I’ve recently been intrigued with kamados and have been tempted to get one, but it’s not the right time for it due to cost and lack of sufficient patio space. Instead, I’ve been thinking of ways to mimic the kamado experience with a ceramic heat diffuser. I do have a Kettle Pizza with the ceramic “tombstone” and tried various arrangements to use it, but I haven’t actually fired it up using the stone... yet.
One option I thought of is to elevate the tombstone above the charcoal grate with ~3.5” bricks and pile the coals in the middle of the bricks, then place the cooking grate above the tombstone. I measured the distance between the stone and the cooking grate, it’s only 1/2” or so, which I’m worried will generate too much heat below the meat and char it from below. On the other hand, the BBQ Dragon stone is a similar distance.
To further the distance between stone and meat, I placed my Jumbo Joe grate upside down on top of the main grate; the handles elevate the cooking surface about 1.5” so the meat will be about 2” above the ceramic plate. The main downside is that the cooking grate is only around 3 inches below the top of the dome— which may work for ribs (maybe even advantageous) but not for anything else.
I also have a rotisserie kit for the 22” kettle. It’s not the Weber one, it’s the OnlyFire knockoff. The fit isn’t great, but I can place it on the Weber to add height like the WSM, and cover any holes/gaps with aluminum foil to limit smoke/heat loss. I can place the tombstone on the bricks, place a water pan for moisture and to catch drippings on the original cooking grate, and place a 2nd grate inside the rotisserie apparatus (there are small bolts in there that support a 2nd grill and elevate it maybe 2” above the original grate). The main advantage of this set-up is the added distance between plate and meat, and the addition of the water/drippings pan. Main disadvantage is I would have to buy a 2nd grate. And, of course, adding more coals.

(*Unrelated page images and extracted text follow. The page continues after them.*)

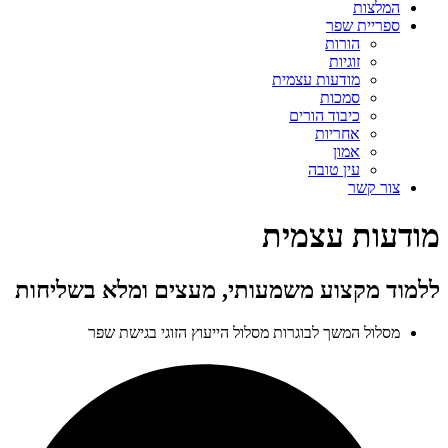
המלצות
ספריית שפר
הורות
זוגיות
מודעות עצמית
סמכות
כיבוד הורים
אחריות
אמון
עין טובה
צור קשר
מודעות עצמית
ללמוד מקצוע משמעותי, מעצים ומלא בשליחות
מסלול המשך לבוגרות מסלול הייעוץ הזוגי בגישת שפר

My main concerns revolve around the Kettle Pizza tombstone. It’s a bit small at ~15 x 16”, but it is squarish so it’s a little larger than a 15-16” round plate. The charcoal grate is 17”, so that means the coals can potentially extend beyond the diameter of the heat diffuser, which I understand is not ideal. On the other hand, it would likely only happen at the very end of a cook, if at all (especially in short cooks). I also worry about cracking the tombstone as it is hard to find a replacement without getting the whole set. Maybe I should buy another (larger) stone like the BBQ Dragon? It’s $50 and same cordierite as the Kettle pizza stone, but at least it’s easier to replace. But I don’t like that large opening; it’s meant for refueling, but it doesn’t help in this situation.
What do you guys think of these ideas? They may be a bit overkill but to me that’s part of the fun. Maybe I can just pony up the $100 and get the Aura kettle zone system? Other than cost I still don’t like that the ceramic is so close to the meat.